La conversación con los poderes fácticos de Columbia fue breve y agradable, y muy positiva. El espacio estaba libre, el precio era elevado pero justo, y lo único que debía hacer Satoshi era proporcionar una lista de equipo y reactivos, que la universidad aportaría con mucho gusto.
Ben escribió en una tarjeta las palabras «Espacio de laboratorio en Columbia disponible, puedes empezar de inmediato, necesito saber reactivos y equipo especial».
Añadió la ficha a la pila cada vez más gruesa del contrato, los testamentos y el fondo fiduciario. Ben descolgó el teléfono. Ya había esperado bastante y se sentía impaciente. Marcó el número de móvil de Satoshi, que se había aprendido de memoria.

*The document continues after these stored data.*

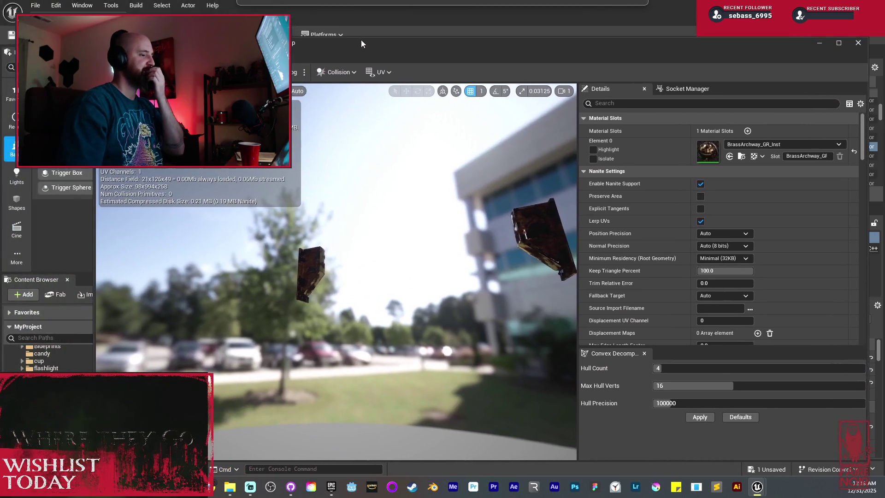
pyautogui.click(351, 76)
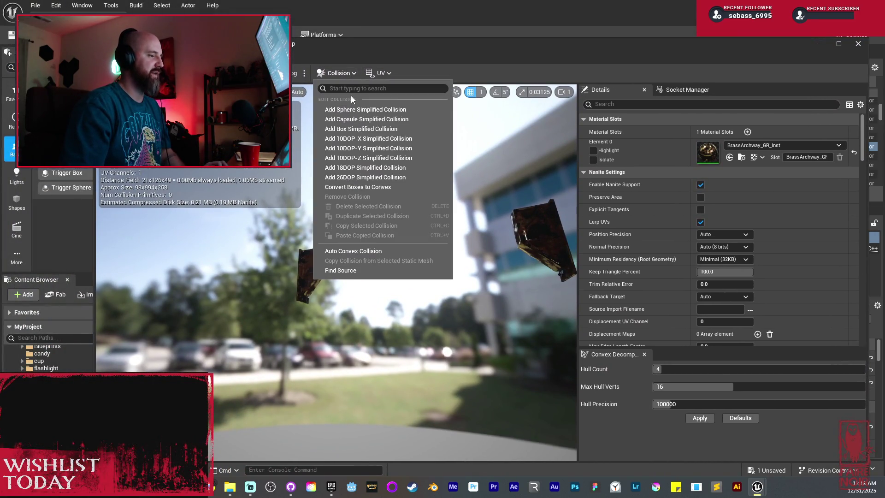
pyautogui.click(363, 130)
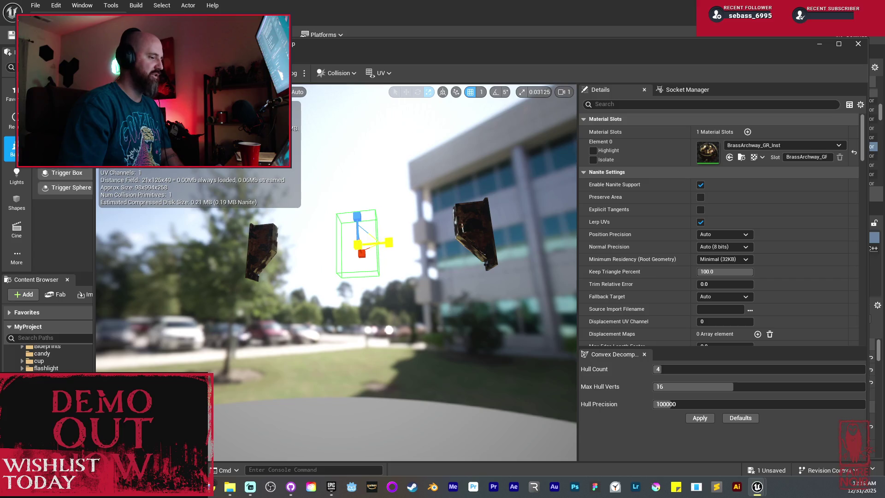
pyautogui.moveTo(380, 245); pyautogui.dragTo(302, 257)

Mientras se apoderaba de él una premonición inquietante a cada tono, Ben tamborileó con los dedos sobre el borde del escritorio. Cuando oyó el mensaje del contestador automático, la premonición de Ben se demostró cierta. Al llegar el momento, dejó grabado un mensaje a Satoshi para que contestara a la llamada, y añadió que tenía buenas noticias para él. Ben confiaba en que ese mensaje sería la mejor manera de conseguir una llamada de respuesta lo antes posible.
Cuando terminó, Ben se dirigió al armario y sacó la chaqueta. Tenía que acudir a su reunión matutina con Michael.